Chemistry of the Shiant Isles Main Sill, NW Scotland, and Wider Implications for the Petrogenesis of Mafic Sills

Abstract

Major and trace element data for the Tertiary, Shiant Isles Main Sill, NW Scotland, are used to discuss its complex internal differentiation. Vertical sections through the sill exhibit sharp breaks in chemistry that coincide with changes in texture, grain size and mineralogy. These breaks are paired, top and bottom, and correspond to the boundaries of intrusive units, confirming a four-phase multiple-intrusion model based on field relations, petrography, mineralogy and isotopes. Whole-rock chemistry is consistent with this model and necessitates only minor revisions to the intrusive and differentiation mechanisms previously proposed.

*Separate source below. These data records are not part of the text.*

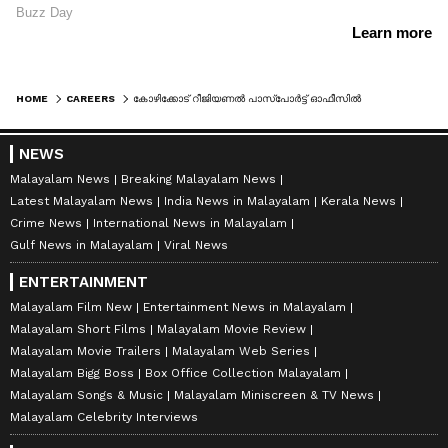
HOME
CAREERS
കോഴിക്കോട് റീജിയണൽ പാസ്‌പോർട്ട് ഓഫീസിൽ അവസരം; യംഗ് പ്രൊഫഷണൽ തസ്തികയിലേക്ക് അപേക്ഷ ക്ഷണിച്ചു
NEWS
Malayalam News
Breaking Malayalam News
Latest Malayalam News
India News in Malayalam
Kerala News
Crime News
International News in Malayalam
Gulf News in Malayalam
Viral News
ENTERTAINMENT
Malayalam Film New
Entertainment News in Malayalam
Malayalam Short Films
Malayalam Movie Review
Malayalam Movie Trailers
Malayalam Web Series
Malayalam Bigg Boss
Box Office Collection Malayalam
Malayalam Songs & Music
Malayalam Miniscreen & TV News
Malayalam Celebrity Interviews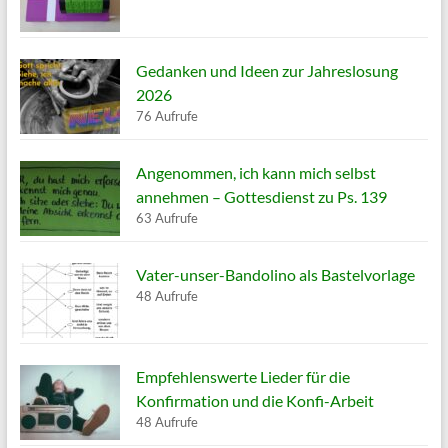
Gedanken und Ideen zur Jahreslosung
2026
76 Aufrufe
Angenommen, ich kann mich selbst
annehmen – Gottesdienst zu Ps. 139
63 Aufrufe
Vater-unser-Bandolino als Bastelvorlage
48 Aufrufe
Empfehlenswerte Lieder für die
Konfirmation und die Konfi-Arbeit
48 Aufrufe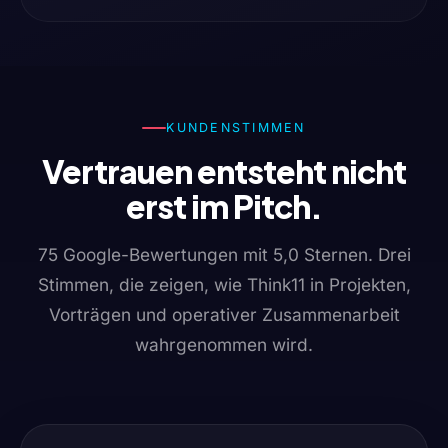
KUNDENSTIMMEN
Vertrauen entsteht nicht
erst im Pitch.
75 Google-Bewertungen mit 5,0 Sternen. Drei
Stimmen, die zeigen, wie Think11 in Projekten,
Vorträgen und operativer Zusammenarbeit
wahrgenommen wird.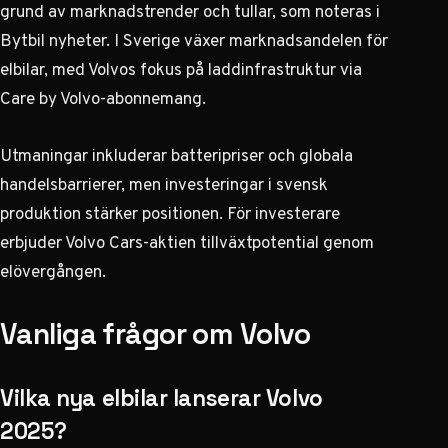
grund av marknadstrender och tullar, som noteras i
Bytbil nyheter
. I Sverige växer marknadsandelen för
elbilar, med Volvos fokus på laddinfrastruktur via
Care by Volvo-abonnemang.
Utmaningar inkluderar batteripriser och globala
handelsbarrierer, men investeringar i svensk
produktion stärker positionen. För investerare
erbjuder Volvo Cars-aktien tillväxtpotential genom
elövergången.
Vanliga frågor om Volvo
Vilka nya elbilar lanserar Volvo
2025?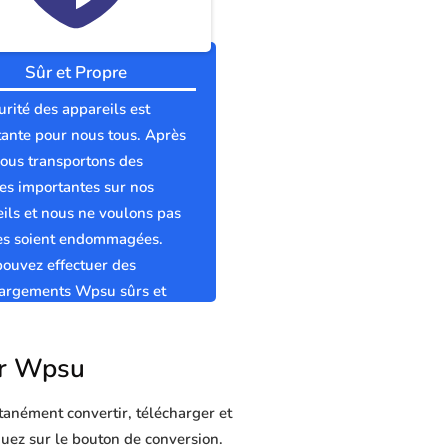
Sûr et Propre
urité des appareils est
ante pour nous tous. Après
nous transportons des
s importantes sur nos
ils et nous ne voulons pas
les soient endommagées.
ouvez effectuer des
hargements Wpsu sûrs et
s sans virus.
our Wpsu
tanément convertir, télécharger et
quez sur le bouton de conversion.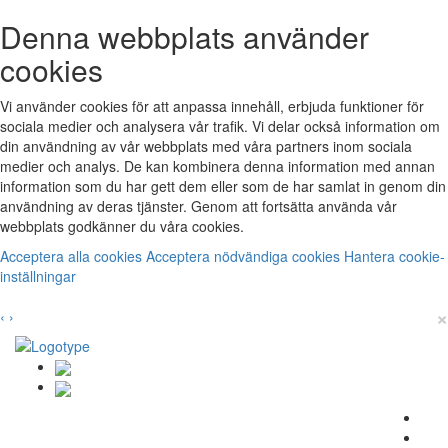
Denna webbplats använder
cookies
Vi använder cookies för att anpassa innehåll, erbjuda funktioner för
sociala medier och analysera vår trafik. Vi delar också information om
din användning av vår webbplats med våra partners inom sociala
medier och analys. De kan kombinera denna information med annan
information som du har gett dem eller som de har samlat in genom din
användning av deras tjänster. Genom att fortsätta använda vår
webbplats godkänner du våra cookies.
Acceptera alla cookies
Acceptera nödvändiga cookies
Hantera cookie-
inställningar
×
‹
›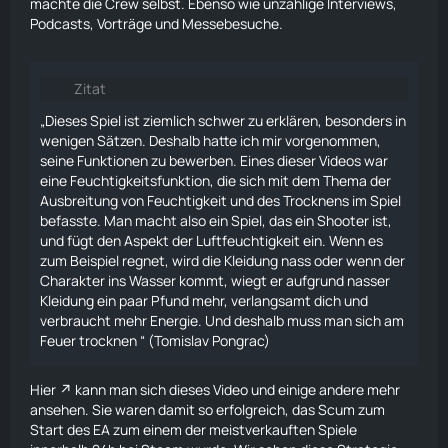
machte die Crew selbst. Ebenso wie unzählige Interviews,
Podcasts, Vorträge und Messebesuche.
Zitat
„Dieses Spiel ist ziemlich schwer zu erklären, besonders in
wenigen Sätzen. Deshalb hatte ich mir vorgenommen,
seine Funktionen zu bewerben. Eines dieser Videos war
eine Feuchtigkeitsfunktion, die sich mit dem Thema der
Ausbreitung von Feuchtigkeit und des Trocknens im Spiel
befasste. Man macht also ein Spiel, das ein Shooter ist,
und fügt den Aspekt der Luftfeuchtigkeit ein. Wenn es
zum Beispiel regnet, wird die Kleidung nass oder wenn der
Charakter ins Wasser kommt, wiegt er aufgrund nasser
Kleidung ein paar Pfund mehr, verlangsamt dich und
verbraucht mehr Energie. Und deshalb muss man sich am
Feuer trocknen “ (Tomislav Pongrac)
Hier
kann man sich dieses Video und einige andere mehr
ansehen. Sie waren damit so erfolgreich, das Scum zum
Start des EA zum einem der meistverkauften Spiele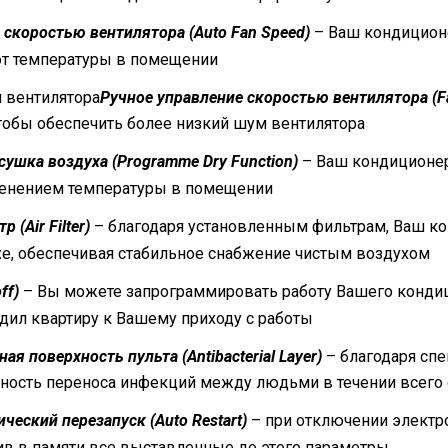
 скоростью вентилятора (Auto Fan Speed)
– Ваш кондицион
 от температуры в помещении
Ручное управление скоростью вентилятора (F
тобы обеспечить более низкий шум вентилятора
ушка воздуха (Programme Dry Function)
– Ваш кондиционе
менением температуры в помещении
(Air Filter)
– благодаря установленным фильтрам, Ваш к
хе, обеспечивая стабильное снабжение чистым воздухом
ff)
– Вы можете запрограммировать работу Вашего кондиц
адил квартиру к Вашему приходу с работы
ая поверхность пульта (Antibacterial Layer)
– благодаря сп
жность переноса инфекций между людьми в течении всего
ческий перезапуск (Auto Restart)
– при отключении электр
нив в памяти все выставленные до этого параметры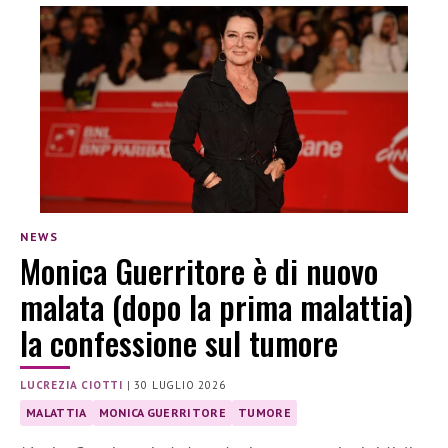
NEWS
Monica Guerritore è di nuovo
malata (dopo la prima malattia)
la confessione sul tumore
LUCREZIA CIOTTI
|
30 LUGLIO 2026
MALATTIA
MONICA GUERRITORE
TUMORE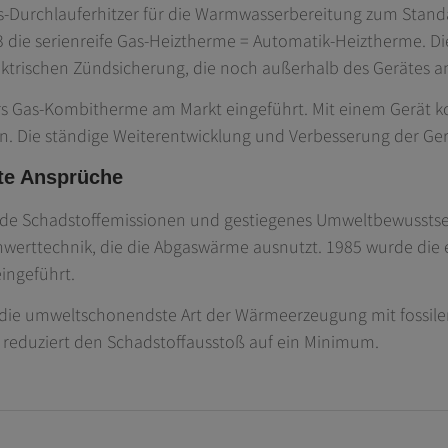
s-Durchlauferhitzer für die Warmwasserbereitung zum Stand
 die serienreife Gas-Heiztherme = Automatik-Heiztherme. Di
rischen Zündsicherung, die noch außerhalb des Gerätes an
rs Gas-Kombitherme am Markt eingeführt. Mit einem Gerät ko
. Die ständige Weiterentwicklung und Verbesserung der Gerä
te Ansprüche
de Schadstoffemissionen und gestiegenes Umweltbewusstsei
nnwerttechnik, die die Abgaswärme ausnutzt. 1985 wurde di
ingeführt.
 die umweltschonendste Art der Wärmeerzeugung mit fossilen 
eduziert den Schadstoffausstoß auf ein Minimum.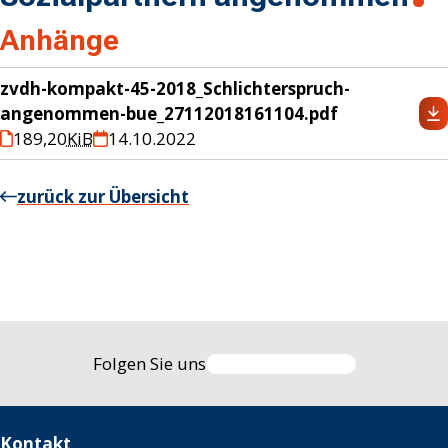
Anhänge
zvdh-kompakt-45-2018_Schlichterspruch-
angenommen-bue_27112018161104.pdf
189,20
KiB
14.10.2022
zurück zur Übersicht
Folgen Sie uns
Kontakt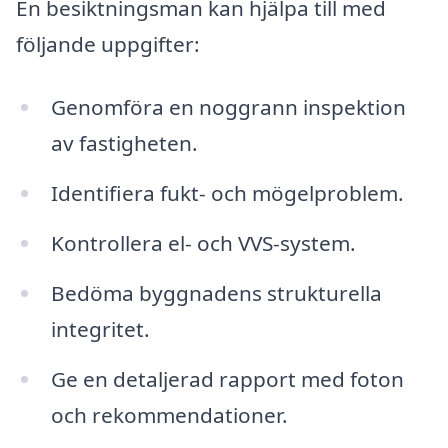
En besiktningsman kan hjälpa till med
följande uppgifter:
Genomföra en noggrann inspektion
av fastigheten.
Identifiera fukt- och mögelproblem.
Kontrollera el- och VVS-system.
Bedöma byggnadens strukturella
integritet.
Ge en detaljerad rapport med foton
och rekommendationer.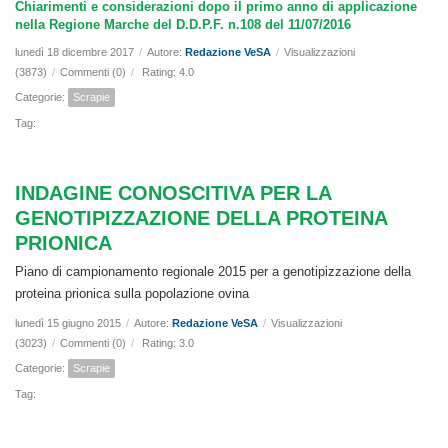
Chiarimenti e considerazioni dopo il primo anno di applicazione
nella Regione Marche del D.D.P.F. n.108 del 11/07/2016
lunedì 18 dicembre 2017
/
Autore:
Redazione VeSA
/
Visualizzazioni
(3873)
/
Commenti (0)
/
Rating: 4.0
Categorie:
Scrapie
Tag:
INDAGINE CONOSCITIVA PER LA
GENOTIPIZZAZIONE DELLA PROTEINA
PRIONICA
Piano di campionamento regionale 2015 per a genotipizzazione della
proteina prionica sulla popolazione ovina
lunedì 15 giugno 2015
/
Autore:
Redazione VeSA
/
Visualizzazioni
(3023)
/
Commenti (0)
/
Rating: 3.0
Categorie:
Scrapie
Tag: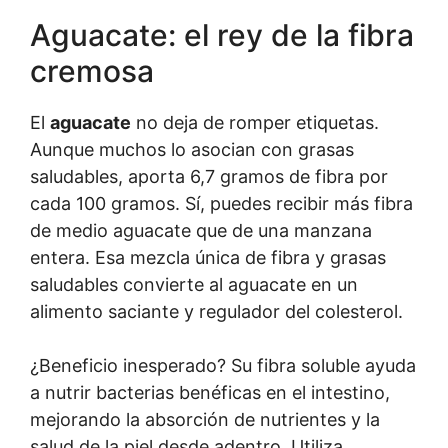
Aguacate: el rey de la fibra
cremosa
El
aguacate
no deja de romper etiquetas.
Aunque muchos lo asocian con grasas
saludables, aporta 6,7 gramos de fibra por
cada 100 gramos. Sí, puedes recibir más fibra
de medio aguacate que de una manzana
entera. Esa mezcla única de fibra y grasas
saludables convierte al aguacate en un
alimento saciante y regulador del colesterol.
¿Beneficio inesperado? Su fibra soluble ayuda
a nutrir bacterias benéficas en el intestino,
mejorando la absorción de nutrientes y la
salud de la piel desde adentro. Utiliza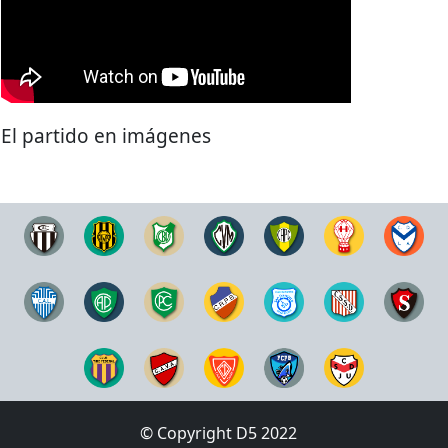
El partido en imágenes
© Copyright D5 2022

The rocks contain strongly zoned minerals (e.g. olivine Fo70–5, clinopyroxene Mg# = 75–5, plagioclase An75–5) indicating almost perfect fractional crystallization, but whole-rock compositions do not show such extreme variations. Thus, while residual liquids became highly evolved in situ, they mainly became trapped within the crystal network and did not undergo wholesale inward migration. Some inward (mainly upward) concentration of residual liquids did occur to form a ‘sandwich horizon’, but the more volatile-rich, late-stage liquids that did not crystallize in situ appear to have migrated to higher levels in the sill to form pegmatitic horizons. Parental liquid compositions are modelled for the intrusive units and it is concluded that the original parent magma formed by partial melting of upper mantle that was more depleted in LREE than the sources of most Scottish Tertiary basaltic rocks. Incompatible trace elements in the picrodolerite–crinanite intrusive unit support isotope evidence that its parent magma was contaminated by crustal material. Attempts to reconcile the chemical characteristics of the sill with a recently proposed petrogenetic model based on a single intrusion of magma differentiated by novel, but controversial, processes fail comprehensively. It is predicted that the complex petrogenetic history of the Shiant Isles sill is not unusual and could become the model for other large (>50 m thick) sills.